* [DIRECTIONS]: Find every line below that contains the word "service" and copy it out.

* [RECORDS TO USE]:
____
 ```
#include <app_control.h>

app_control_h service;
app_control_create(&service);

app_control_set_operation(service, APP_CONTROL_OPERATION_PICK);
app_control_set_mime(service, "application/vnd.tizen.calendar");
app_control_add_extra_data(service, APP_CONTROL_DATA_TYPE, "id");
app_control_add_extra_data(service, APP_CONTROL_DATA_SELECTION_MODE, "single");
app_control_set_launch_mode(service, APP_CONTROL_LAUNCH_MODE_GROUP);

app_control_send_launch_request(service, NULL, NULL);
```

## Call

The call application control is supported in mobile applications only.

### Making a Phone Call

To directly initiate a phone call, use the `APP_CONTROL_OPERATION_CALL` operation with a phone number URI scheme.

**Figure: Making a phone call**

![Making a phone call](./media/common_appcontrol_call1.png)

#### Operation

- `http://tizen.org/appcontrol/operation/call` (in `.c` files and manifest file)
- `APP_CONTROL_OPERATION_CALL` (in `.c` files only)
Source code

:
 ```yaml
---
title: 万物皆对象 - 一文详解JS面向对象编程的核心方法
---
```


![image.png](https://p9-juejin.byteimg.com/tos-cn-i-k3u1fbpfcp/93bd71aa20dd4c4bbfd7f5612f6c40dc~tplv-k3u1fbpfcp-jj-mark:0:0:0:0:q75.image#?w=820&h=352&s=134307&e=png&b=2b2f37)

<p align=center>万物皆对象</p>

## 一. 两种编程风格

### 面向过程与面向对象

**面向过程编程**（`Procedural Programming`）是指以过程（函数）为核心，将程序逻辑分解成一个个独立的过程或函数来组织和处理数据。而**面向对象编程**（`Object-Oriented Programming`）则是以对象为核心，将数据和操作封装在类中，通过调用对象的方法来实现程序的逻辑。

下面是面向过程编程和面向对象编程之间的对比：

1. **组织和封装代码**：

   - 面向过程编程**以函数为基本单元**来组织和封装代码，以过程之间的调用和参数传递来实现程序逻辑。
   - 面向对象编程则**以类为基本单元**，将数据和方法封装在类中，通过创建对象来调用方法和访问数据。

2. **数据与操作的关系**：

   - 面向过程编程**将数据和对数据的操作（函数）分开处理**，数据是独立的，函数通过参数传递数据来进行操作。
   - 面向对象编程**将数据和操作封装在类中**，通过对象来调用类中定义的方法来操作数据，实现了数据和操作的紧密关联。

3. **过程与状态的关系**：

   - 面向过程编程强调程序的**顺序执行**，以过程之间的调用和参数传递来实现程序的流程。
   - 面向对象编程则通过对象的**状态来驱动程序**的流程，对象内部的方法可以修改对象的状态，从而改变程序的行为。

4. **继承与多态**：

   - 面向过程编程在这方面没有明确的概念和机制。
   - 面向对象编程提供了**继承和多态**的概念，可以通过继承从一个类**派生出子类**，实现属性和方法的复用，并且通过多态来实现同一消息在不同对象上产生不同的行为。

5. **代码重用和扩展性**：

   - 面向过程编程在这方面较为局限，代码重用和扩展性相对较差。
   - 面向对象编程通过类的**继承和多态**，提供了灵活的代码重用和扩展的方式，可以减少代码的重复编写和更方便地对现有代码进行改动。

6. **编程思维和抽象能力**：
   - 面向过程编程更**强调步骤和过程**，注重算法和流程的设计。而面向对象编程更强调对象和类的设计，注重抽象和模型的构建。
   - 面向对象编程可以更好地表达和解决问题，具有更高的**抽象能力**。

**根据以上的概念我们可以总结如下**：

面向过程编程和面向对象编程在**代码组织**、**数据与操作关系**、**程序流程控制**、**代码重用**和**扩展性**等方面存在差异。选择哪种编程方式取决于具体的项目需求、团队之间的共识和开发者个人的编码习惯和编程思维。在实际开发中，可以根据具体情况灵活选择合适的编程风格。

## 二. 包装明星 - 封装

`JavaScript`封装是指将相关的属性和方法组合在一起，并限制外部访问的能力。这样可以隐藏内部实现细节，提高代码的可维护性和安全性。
____
* [EXERCISE RESPONSE]:
app_control_h service;
app_control_create(&service);
app_control_set_operation(service, APP_CONTROL_OPERATION_PICK);
app_control_set_mime(service, "application/vnd.tizen.calendar");
app_control_add_extra_data(service, APP_CONTROL_DATA_TYPE, "id");
app_control_add_extra_data(service, APP_CONTROL_DATA_SELECTION_MODE, "single");
app_control_set_launch_mode(service, APP_CONTROL_LAUNCH_MODE_GROUP);
app_control_send_launch_request(service, NULL, NULL);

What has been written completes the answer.